Film festival wins hearts and minds to end violence against women and girls

Date:

Step It Up Film Festival to End Violence Against Women and Girls

Bridgetown, Barbados: The inaugural Step It Up Film Festival to End Violence Against Women and Girls came to a close at the Errol Barrow Centre for Creative Imagination as a standing room only audience viewed four films by female filmmakers on issues including domestic violence and parental abuse. Audience members stayed on to engage in a lively discussion of the issues with a panel which featured two of the filmmakers and a survivor of domestic violence who appeared in one of the films.

 

The evening capped off a series of eight nights of activities created to observe 16 Days of Activism to End Violence Against Women and Girls, which runs from November 25 to December 10 each year.
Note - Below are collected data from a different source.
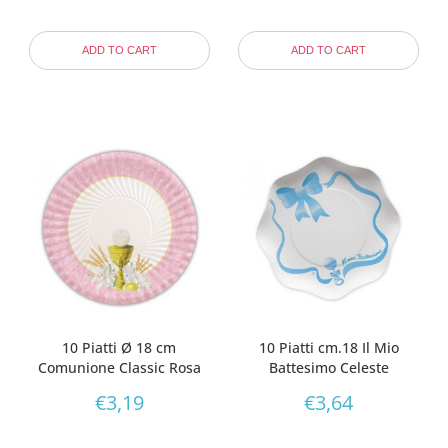
ADD TO CART
ADD TO CART
10 Piatti Ø 18 cm
10 Piatti cm.18 Il Mio
Comunione Classic Rosa
Battesimo Celeste
€
3,19
€
3,64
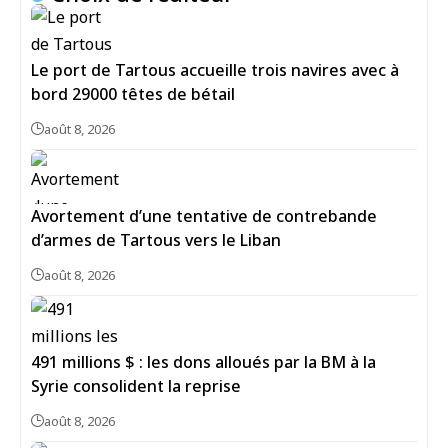
Le port de Tartous accueille trois navires avec à
bord 29000 têtes de bétail
août 8, 2026
Avortement d’une tentative de contrebande
d’armes de Tartous vers le Liban
août 8, 2026
491 millions $ : les dons alloués par la BM à la
Syrie consolident la reprise
août 8, 2026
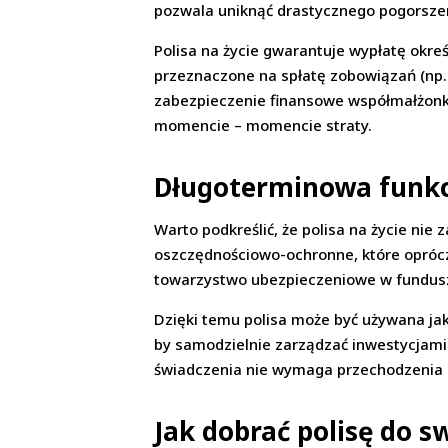
pozwala uniknąć drastycznego pogorszeni
Polisa na życie gwarantuje wypłatę okre
przeznaczone na spłatę zobowiązań (np. 
zabezpieczenie finansowe współmałżonka
momencie – momencie straty.
Długoterminowa funkc
Warto podkreślić, że polisa na życie nie
oszczędnościowo-ochronne, które oprócz
towarzystwo ubezpieczeniowe w fundusze
Dzięki temu polisa może być używana ja
by samodzielnie zarządzać inwestycjami. 
świadczenia nie wymaga przechodzenia
Jak dobrać polisę do 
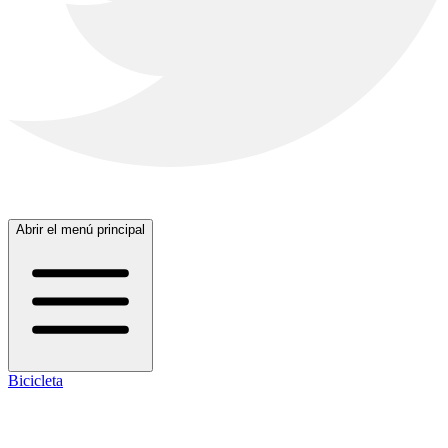
Abrir el menú principal
Bicicleta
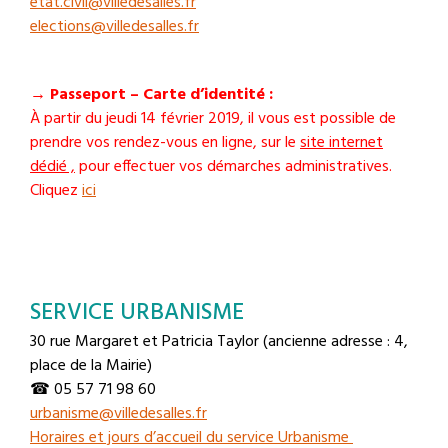
etat.civil@villedesalles.fr
elections@villedesalles.fr
→ Passeport – Carte d’identité :
À partir du jeudi 14 février 2019, il vous est possible de
prendre vos rendez-vous en ligne, sur le
site internet
dédié ,
pour effectuer vos démarches administratives.
Cliquez
ici
SERVICE URBANISME
30 rue Margaret et Patricia Taylor (ancienne adresse : 4,
place de la Mairie)
☎ 05 57 71 98 60
urbanisme@villedesalles.fr
Horaires et jours d’accueil du service Urbanisme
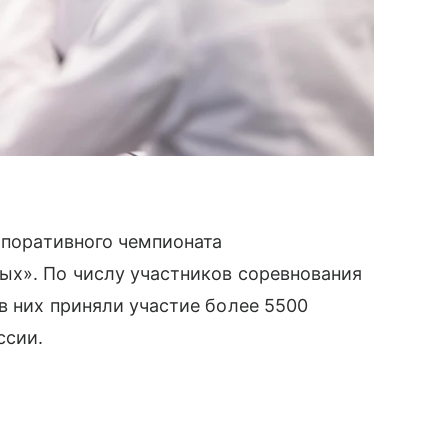
орпоративного чемпионата
ых». По числу участников соревнования
в них приняли участие более 5500
ссии.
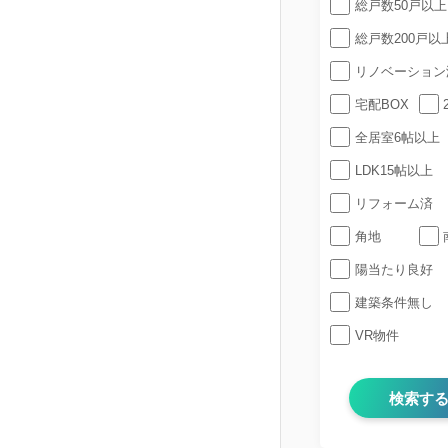
総戸数50戸以上
総戸数200戸以
リノベーション
宅配BOX
全居室6帖以上
LDK15帖以上
リフォーム済
角地
陽当たり良好
建築条件無し
VR物件
検索す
Film screenings were held in Barbados, Trinidad and Jamaica and each night examined different themes including violence against the disabled community, violence against the LGBT community, solutions to violence through the arts, persons affected by HIV and AIDS and the way society can raise boys to become non-violent men. All screenings were free and followed by wide ranging discussions amongst audience members.

The film festival is an initiative of United Nations Entity for Gender Equality and the Empowerment of Women (UN Women), under its global campaign of Planet 50/50 by 2030 - Step It Up for Gender Equality. Gender-based violence is one of the most egregious forms of gender-based discrimination. Step It Up asks governments to make national commitments that will close the gender equality gap. Under Step it Up, UN Women worked with several partner organisations including Population Services International - Caribbean, the Institute for Gender and Development Cave Hill Campus - UWI, I Am A Girl Barbados, Errol Barrow Centre for Creative Imagination, United Nations Development Programme (UNDP) and United Nations Children's Fund (UNICEF). 
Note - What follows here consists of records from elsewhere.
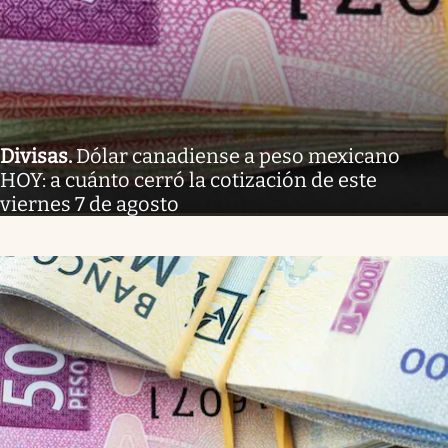
Divisas
.
Dólar canadiense a peso mexicano
HOY: a cuánto cerró la cotización de este
viernes 7 de agosto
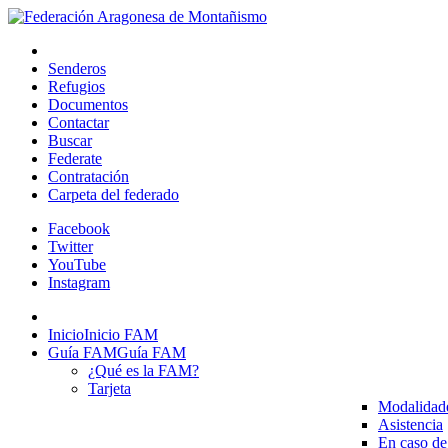
Senderos
Refugios
Documentos
Contactar
Buscar
Federate
Contratación
Carpeta del federado
Facebook
Twitter
YouTube
Instagram
Inicio
Inicio FAM
Guía FAM
Guía FAM
¿Qué es la FAM?
Tarjeta
Modalidad
Asistencia
En caso de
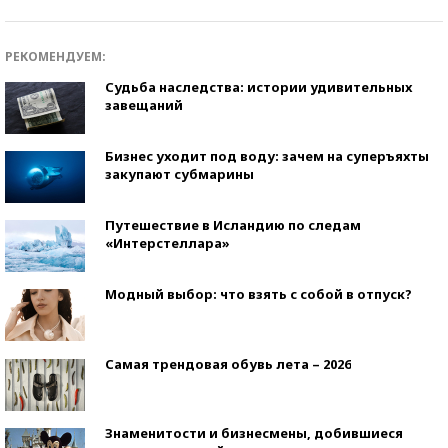
РЕКОМЕНДУЕМ:
Судьба наследства: истории удивительных
завещаний
Бизнес уходит под воду: зачем на суперъяхты
закупают субмарины
Путешествие в Исландию по следам
«Интерстеллара»
Модный выбор: что взять с собой в отпуск?
Самая трендовая обувь лета – 2026
Знаменитости и бизнесмены, добившиеся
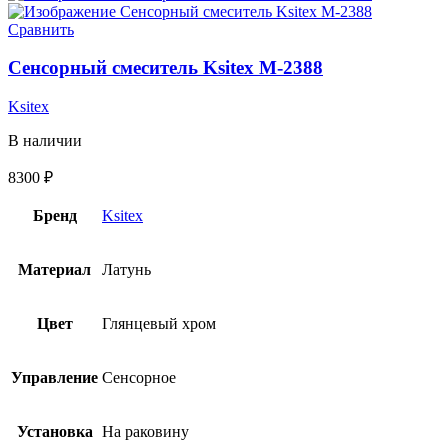
Сравнить
Сенсорный смеситель Ksitex M-2388
Ksitex
В наличии
8300
₽
Бренд
Ksitex
Материал
Латунь
Цвет
Глянцевый хром
Управление
Сенсорное
Установка
На раковину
Tonni Ann Brodber, Deputy Representative, UN Women Multi-Country Office for the Caribbean explains the rationale for the festival.
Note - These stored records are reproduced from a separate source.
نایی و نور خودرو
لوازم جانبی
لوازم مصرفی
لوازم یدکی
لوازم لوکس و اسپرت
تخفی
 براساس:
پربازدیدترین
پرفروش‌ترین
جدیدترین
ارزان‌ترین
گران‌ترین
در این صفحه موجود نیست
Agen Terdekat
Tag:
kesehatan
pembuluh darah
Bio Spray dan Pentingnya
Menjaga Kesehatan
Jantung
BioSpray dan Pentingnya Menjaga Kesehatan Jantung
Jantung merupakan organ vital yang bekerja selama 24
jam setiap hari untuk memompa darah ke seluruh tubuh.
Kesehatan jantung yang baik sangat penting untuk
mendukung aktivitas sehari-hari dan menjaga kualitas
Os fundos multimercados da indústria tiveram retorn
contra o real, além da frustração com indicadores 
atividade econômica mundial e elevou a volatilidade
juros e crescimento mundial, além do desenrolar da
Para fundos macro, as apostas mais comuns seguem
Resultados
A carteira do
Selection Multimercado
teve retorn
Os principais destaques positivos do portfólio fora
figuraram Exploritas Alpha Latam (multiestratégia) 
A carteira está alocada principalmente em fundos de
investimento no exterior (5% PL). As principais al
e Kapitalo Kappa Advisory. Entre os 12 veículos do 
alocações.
"On some level I believe people know that violence against women is a serious issue in the Caribbean. It is brought to light when it makes the news or initiatives like 'Walking into Walls' highlight cases from across the region. We felt that it was important to bring the statistics to life and film does this in really inspirational and motivational ways, because it is universally accessible and it allows for us to see ourselves in the lives of others. We tried to source as many Caribbean stories as possible so that the screenings offered a reminder of the realities in the Caribbean and that women, girls, boys and men affected by violence have a life story beyond the statistics. It also offered the opportunity through the Question and Answer sessions, sometimes with survivors, for each audience member to ask themselves what they can do to create a safe and empowering Caribbean."

 


 

 

Highlights of the festival included the opening night film, I Am A Girl, which followed six girls coming of age in different countries around the world; award-winning documentary, Art Connect, which showcased the effects of music, dance and art on a group of at risk youths in Laventille, Trinidad; Oscar winning documentary, Music by Prudence, the heartwarming story of a Zimbabwean women born without arms or legs, who has gone on to be lead singer of a band made up entirely of persons with disabilities; and Children of God, a Bahamian film about the LGBTQ community and the church.